I'm Becoming a Chickentarian
I have always been a carnivore. I love steak. I love prime rib. I love hamburgers. Meat. Yum yum. Chicken is good too. Pork, not so much. I don't really "dig on swine" (one of my favorite quotes from Pulp Fiction).
Then I moved to Georgia. Chicken is still good. I have no problem with chicken. I can buy pre-packaged, frozen chicken breasts at the grocery store and they look and taste the same as good ol' USA chicken. But the beef? Well, settle in and let me tell about my first visit to a butcher shop in Georgia. I joke and say it was like a Fear Factor episode. My father just laughs at me and says "culture shock". You be the judge.
We had not bought any beef since arriving in Georgia. Everyone here told me "You have to go to the butcher shop - don't buy it from the grocery store, it's not fresh". Everyone here also has their own opinions on which butcher shop was best. There is the Turkish Butcher, the German Butcher and the Kosher Butcher. One of my friends raved about the kosher butcher. She had tried meat from all three and claimed that the kosher butcher was by far the best. So, David and I decided on trying out the kosher butcher.

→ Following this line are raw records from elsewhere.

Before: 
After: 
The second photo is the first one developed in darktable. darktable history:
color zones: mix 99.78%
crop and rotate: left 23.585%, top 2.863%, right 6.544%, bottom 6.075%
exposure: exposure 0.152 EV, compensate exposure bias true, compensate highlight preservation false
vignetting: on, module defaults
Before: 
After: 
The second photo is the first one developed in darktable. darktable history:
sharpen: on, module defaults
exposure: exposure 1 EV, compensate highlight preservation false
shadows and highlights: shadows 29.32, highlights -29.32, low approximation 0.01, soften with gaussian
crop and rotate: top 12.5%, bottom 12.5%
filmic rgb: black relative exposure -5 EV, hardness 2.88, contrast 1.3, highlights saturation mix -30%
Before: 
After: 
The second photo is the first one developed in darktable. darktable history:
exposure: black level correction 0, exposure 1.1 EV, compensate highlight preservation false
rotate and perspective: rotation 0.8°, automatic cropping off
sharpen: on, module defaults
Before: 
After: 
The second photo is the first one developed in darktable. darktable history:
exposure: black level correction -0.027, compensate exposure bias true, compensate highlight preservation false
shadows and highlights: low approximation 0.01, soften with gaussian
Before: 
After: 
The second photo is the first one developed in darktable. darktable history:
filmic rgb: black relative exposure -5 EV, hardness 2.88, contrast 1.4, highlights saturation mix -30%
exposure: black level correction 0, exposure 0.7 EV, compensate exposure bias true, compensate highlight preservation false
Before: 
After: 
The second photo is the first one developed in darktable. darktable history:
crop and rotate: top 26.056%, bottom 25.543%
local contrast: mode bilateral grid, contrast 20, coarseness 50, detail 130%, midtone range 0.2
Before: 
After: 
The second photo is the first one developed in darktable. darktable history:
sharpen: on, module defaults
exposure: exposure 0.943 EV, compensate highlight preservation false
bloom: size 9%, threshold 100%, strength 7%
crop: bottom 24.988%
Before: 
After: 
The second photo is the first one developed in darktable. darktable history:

Our driver, Roland, is Jewish, so he knew exactly where I wanted to go when I asked him to take us to the kosher butcher. Blaine fell asleep in the car on the way there, so when we pulled up, Dave decided to stay in the car with him and I went in with Roland to buy the meat. But wait, I am getting ahead of myself. Let me start with us pulling up to the "butcher shop". Roland takes us down a small alley - no stores or shops nearby - and pulls up in front of this decaying building with big blue metal doors which are pinned open. There is a car parked in the alley and two men are sitting in the car staring at us. When Roland and I get out of our car, the two men get out of their car and come over and greet Roland. It appears these two men work at the butcher shop.
We all walk into the butcher shop. There is no refrigeration. It is Spring here, and the temperature was probably in the 70s. Flies are buzzing around. Whole chickens are laying in rows like dead soldiers on a cardboard pallet in front of the counter. Hanging behind the counter is a huge side of beef. Roland translates for me that I would like some steaks. 2 kilograms of steak, please. The "butcher" (the man who had been sitting in the driver's seat outside) grabs the side of beef off of the hook, places it on a huge round wooden butcher block. Then he reaches over and grabs an axe off of the wall. And proceeds to use the axe to hack off a piece of beef for me. I wish there had been hidden cameras. I would have loved to see the look of pure horror on my face as this man re-enacted a scene from Friday the 13th with a side of beef. Afer he finished chopping off a section of cow, he throws it on a scale - no paper underneath it to keep it from oozing juice onto the scale, or to keep previous oozes from mingling with my hunk of beef. I pay - 17 Lari, which is about 10 bucks US - and the man wraps it up in butcher paper and sticks it in a bag.
When we got home I had to take this 4 pound hunk of cow and trim it down into steaks to the best of my ability. I have never in my life had any desire to be a butcher. I had no clue what I was doing. I have no idea what part of the cow I got from the butcher. Ass? Hips? I have no idea. All I know is that every "steak" I cut from that hunk of cow was washed competely before I wrapped it up and stuck it in the freezer.
We still haven't had the courage to thaw any of it out and cook it.